KAI RYSSDAL: As you know, if you caught it up at the top of the broadcast, I’m in Cleveland today at WCPN. As you might also know, Cleveland’s in the unfortunate position of having a whole lot of foreclosed properties in and around its city limits.

Northeast Ohio’s been feeling the pressure of a sliding economy for a good couple of years now. So when people hear the government wants to spend $700 billion to rescue — as they see it — a bunch of big banks that made some bad decisions, they’re angry. And when you get them on the phone the anger comes through loud and clear.

I sat in this morning on the local talk show here — “The Sound of Ideas” it’s called — hosted by Dan Moulthrop.


DAN MOULTHROP: Gary’s with us now from Lakewood . . . Hey, Gary.

GARY: Thanks for taking my call. You mentioned that there was a problem with the way they rolled this out, and I couldn’t agree more. They rolled it out as The $700 Billion Bailout.

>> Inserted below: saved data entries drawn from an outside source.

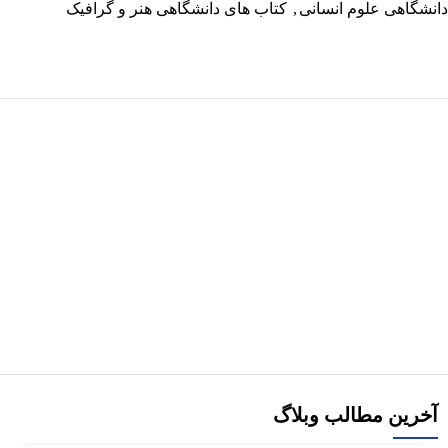
دانشگاهی علوم انسانی
,
کتاب های دانشگاهی هنر و گرافیک
هر قسط
72,500
تومان
کتاب آیین دادرسی کیفری کاربردی اثر علی ‌اصغر مهابادی
290,000
تومان
افزودن به سبد خرید
آخرین مطالب وبلاگ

There were never any other alternatives put on the table first, or even saying, “We really need to talk about this as a nation.” We’ve been put in panic mode again. And we’ve been burnt in panic mode twice. We got burned after 9/11 with the Patriot Act being passed — that basically shredded the Constitution; and we got burned in the lead-up up to the Iraq War with WMDs. I think they have a crisis of trust. We’re in panic mode and we do not believe them.

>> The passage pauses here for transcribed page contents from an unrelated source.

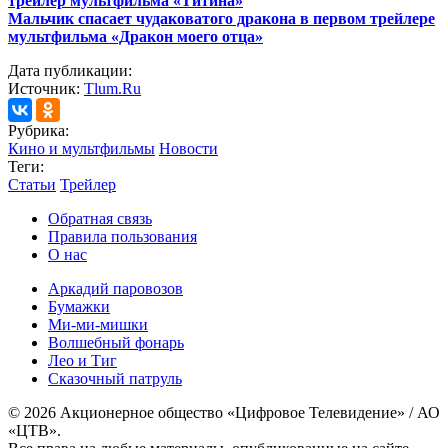
трейлер мультфильма «Титина»
Мальчик спасает чудаковатого дракона в первом трейлере
мультфильма «Дракон моего отца»
Дата публикации:
Источник:
Tlum.Ru
Рубрика:
Кино и мультфильмы
Новости
Теги:
Статьи
Трейлер
Обратная связь
Правила пользования
О нас
Аркадий паровозов
Бумажки
Ми-ми-мишки
Волшебный фонарь
Лео и Тиг
Сказочный патруль
© 2026 Акционерное общество «Цифровое Телевидение» / АО
«ЦТВ».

Trust, of course, is the problem here. The banks don’t trust each other. And because they haven’t really been told what’s going on, people don’t trust the government.

MOULTHROP: Joining us now from Eastlake . . . Alicia, good morning.

ALICIA: Yeah, I just, you know, I just hope that all these things are . . . whenever they come to a final determination, are explained to the American public.

RYSSDAL: And that’s what I’m saying, right.

MOULTHROP: Exactly, Alicia.

ALICIA: I find this very frustrating. And then I think that some of these financial instruments that are being put out there are so complplicated that the average consumer doesn’t even understand it and Wall Street giants don’t even understand it. The impact of it, I think that somewhere down the line thing have got to be simplified so that everybody knows where we’re at and we are all on the same page.

MOULTHROP: Alicia, thank you, very much.

Now to Elaine, from here in Cleveland.

ELAINE: Well, I have a pretty simple question for both of you. And this has to do with the definition of the so-called crisis. What I want to know is why this crisis is being called the crisis for the American people. The crisis for us all. Why are you, who are the political/economic commentators, talking about this in such a universal way, and not talking about it in terms of the very specific group of people who have made billions of dollars on this greedy and rapacious appetite having to do with the economy?

I’m going to tell you what I told Elaine this morning — that there is a universality. That what happens at the highest levels of finance, among those big Wall Street banks we keep telling you about, that does affect your car loan and my credit and your neighbor’s mortgage.

Because if they’re not lending to each other because they don’t know how much bad debt is on a borrower’s books, then your auto finance company, and my credit card company, and the bank that holds your neighbor’s mortgage, won’t have enough cash to keep on lending. What the government’s trying to do — and there are a lot of other ideas out there, and a bailout may or it may not be the best plan — but what it’s trying to do is unload that bad debt to get the trust — and, eventually, the money — flowing again.